Jean-Bertrand Aristide opine aussi. Il lance un message au CEP: « Le conseil électoral a la tâche d’organiser des élections libres et honnêtes. S’il prend une décision pareille, il risque gros. «
Concernant le mandat remis par Maryse Narcisse au CEP, Jean-Bertrand Aristide confirme son authenticité. Si je le pouvais, je rentrerais demain matin pour venir remettre ce papier moi-même au CEP et confirmer l’authenticité de mon choix. Mais je me trouve dans l’impossibilité de retourner, aussi je profite de l’occasion que vous m’offrez aujourd’hui pour dire qu’effectivement j’ai mandaté le Dr Maryse Narcisse pour inscrire le parti Fanmi lavalas aux législatives de février 2008. »
Et il donne encore un conseil au Président Préval: « Il n’est pas trop tard pour faire taire son orgueil et se rendre compte qu’il a fait une erreur. Quand on est adulte, on ne peut pas fonctionner par orgueil. Il faut reconnaître que ce que je dis est la vérité. Le peuple n’est pas heureux, il n’est pas satisfait. »
A la question : que pensez-vous des membres du Fami Lavalas qui se sont désistés, en se présentant dans les rangs du « INITE », la nouvelle formation présidentielle, Jean-Bertrand Aristide répond : « Chacun a le droit de décider pour lui-même. L’espoir fait vivre. »
Pour Aristide, ce parti INITE est une sorte de CONAJEC.
« Si c’était vrai qu’il y avait trop de partis politiques et que tout le monde découvre le besoin de se mettre ensemble pour former ce parti INITE, il faudrait laisser à FANMI LAVALAS la possibilité de se présenter elle aussi aux élections » a poursuivi l’ex-président exilé en Afrique du Sud.
Actuellement on est en face de méthodes, de manœuvres dilatoires. On vous demande A, vous le donnez, alors on vous demande B. Et pendant ce temps, le pays est dans une situation de détresse.

Il y a des gens disant que vous deux, c’est à dire vous Président Aristide et le Président Préval, aviez en main tout ce qu’il fallait pour changer le pays. Au lieu de cela, vous lui avez fait faire marche arrière. Que pouvez-vous répondre ?
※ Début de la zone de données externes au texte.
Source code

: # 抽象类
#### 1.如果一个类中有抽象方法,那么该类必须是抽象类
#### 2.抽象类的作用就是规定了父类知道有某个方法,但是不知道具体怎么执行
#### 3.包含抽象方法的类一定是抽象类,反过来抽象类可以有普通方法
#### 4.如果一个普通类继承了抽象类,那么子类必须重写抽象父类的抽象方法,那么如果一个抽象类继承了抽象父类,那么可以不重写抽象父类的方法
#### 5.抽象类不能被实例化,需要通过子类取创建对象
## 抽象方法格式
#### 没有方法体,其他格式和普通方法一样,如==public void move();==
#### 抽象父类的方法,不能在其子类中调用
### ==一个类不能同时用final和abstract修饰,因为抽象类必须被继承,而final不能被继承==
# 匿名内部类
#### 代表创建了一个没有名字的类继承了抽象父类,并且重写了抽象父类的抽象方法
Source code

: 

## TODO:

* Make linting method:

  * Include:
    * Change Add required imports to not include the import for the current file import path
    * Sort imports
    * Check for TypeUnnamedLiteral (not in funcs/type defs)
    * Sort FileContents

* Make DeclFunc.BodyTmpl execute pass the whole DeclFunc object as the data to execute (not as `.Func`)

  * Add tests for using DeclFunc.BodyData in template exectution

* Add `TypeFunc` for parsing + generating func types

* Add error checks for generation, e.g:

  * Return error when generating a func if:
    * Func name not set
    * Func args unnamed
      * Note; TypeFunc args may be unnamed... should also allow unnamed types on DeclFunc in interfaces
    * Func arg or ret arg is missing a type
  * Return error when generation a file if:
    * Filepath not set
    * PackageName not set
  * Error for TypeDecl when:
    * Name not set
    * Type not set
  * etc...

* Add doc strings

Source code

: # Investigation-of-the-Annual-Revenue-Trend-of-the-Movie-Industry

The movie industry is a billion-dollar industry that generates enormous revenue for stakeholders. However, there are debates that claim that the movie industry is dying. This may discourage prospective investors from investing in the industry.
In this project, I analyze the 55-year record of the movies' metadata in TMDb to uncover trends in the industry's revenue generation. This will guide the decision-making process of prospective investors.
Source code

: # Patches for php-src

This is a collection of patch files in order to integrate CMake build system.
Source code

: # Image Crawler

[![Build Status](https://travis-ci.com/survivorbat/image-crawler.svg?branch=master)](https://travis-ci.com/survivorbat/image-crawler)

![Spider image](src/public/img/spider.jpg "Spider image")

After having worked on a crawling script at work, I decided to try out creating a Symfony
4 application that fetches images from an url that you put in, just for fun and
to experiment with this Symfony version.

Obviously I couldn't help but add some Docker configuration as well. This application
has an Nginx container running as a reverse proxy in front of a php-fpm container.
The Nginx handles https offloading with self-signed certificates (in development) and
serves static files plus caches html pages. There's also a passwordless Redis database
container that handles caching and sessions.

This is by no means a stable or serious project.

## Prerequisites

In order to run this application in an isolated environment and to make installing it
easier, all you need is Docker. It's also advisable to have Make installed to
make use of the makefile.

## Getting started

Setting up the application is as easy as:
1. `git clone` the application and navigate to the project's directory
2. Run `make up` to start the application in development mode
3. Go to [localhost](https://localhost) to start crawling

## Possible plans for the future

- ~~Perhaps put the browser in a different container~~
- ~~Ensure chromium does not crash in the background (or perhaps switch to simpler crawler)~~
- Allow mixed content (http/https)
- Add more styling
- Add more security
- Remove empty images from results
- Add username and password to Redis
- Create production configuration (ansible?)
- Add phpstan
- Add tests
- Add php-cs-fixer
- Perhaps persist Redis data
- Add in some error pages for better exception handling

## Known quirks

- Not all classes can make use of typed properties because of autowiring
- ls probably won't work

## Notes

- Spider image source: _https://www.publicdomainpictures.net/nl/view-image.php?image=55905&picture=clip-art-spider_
Aristide reconnaît que le pays a fait une importante marche arrière pendant le premier coup d’état. Puis il y a eu le retour, puis René Préval est devenu président, puis lui Aristide est revenu au pouvoir. Je pense que toute cette période a été positive pour le pays. Les choses ont commencé à changer et à devenir mauvaises ces derniers temps. Tout ce qui se passe actuellement est mauvais, très mauvais pour le pays et le conduit en arrière. Mais je ne veux pas critiquer le président Préval. Il faut reconnaître qu’il prend une direction qui n’est pas bonne. Il doit s’arrêter. Il faut savoir s’arrêter.

En fin d’interview, Jean-Bertrand Aristide remercie Venel Remarais d’avoir clarifié la question de mandat pour lui. Cette conversation peut permettre que le Président René Préval se rende compte que cet orgueil ne le mènera nulle part. Il n’y a pas d’inclusion mais exclusion. Il ne doit pas continuer à écouter les conseils des gens lui disant qu’il lui faut continuer à aller dans cette direction. Si je dois rentrer demain, je rentrerai dans la simplicité, pour apporter ma quote part pour le développement de mon pays.
La nouvelle s’est répandue comme une traînée de poudre que Jean-Bertrand Aristide était sur les ondes de Radio Solidarité mercredi après-midi. Des marchandes arrêtaient leurs activités pour se mettre à l’écoute. Une activité fébrile a semblé régner dans tout Port-au-Prince.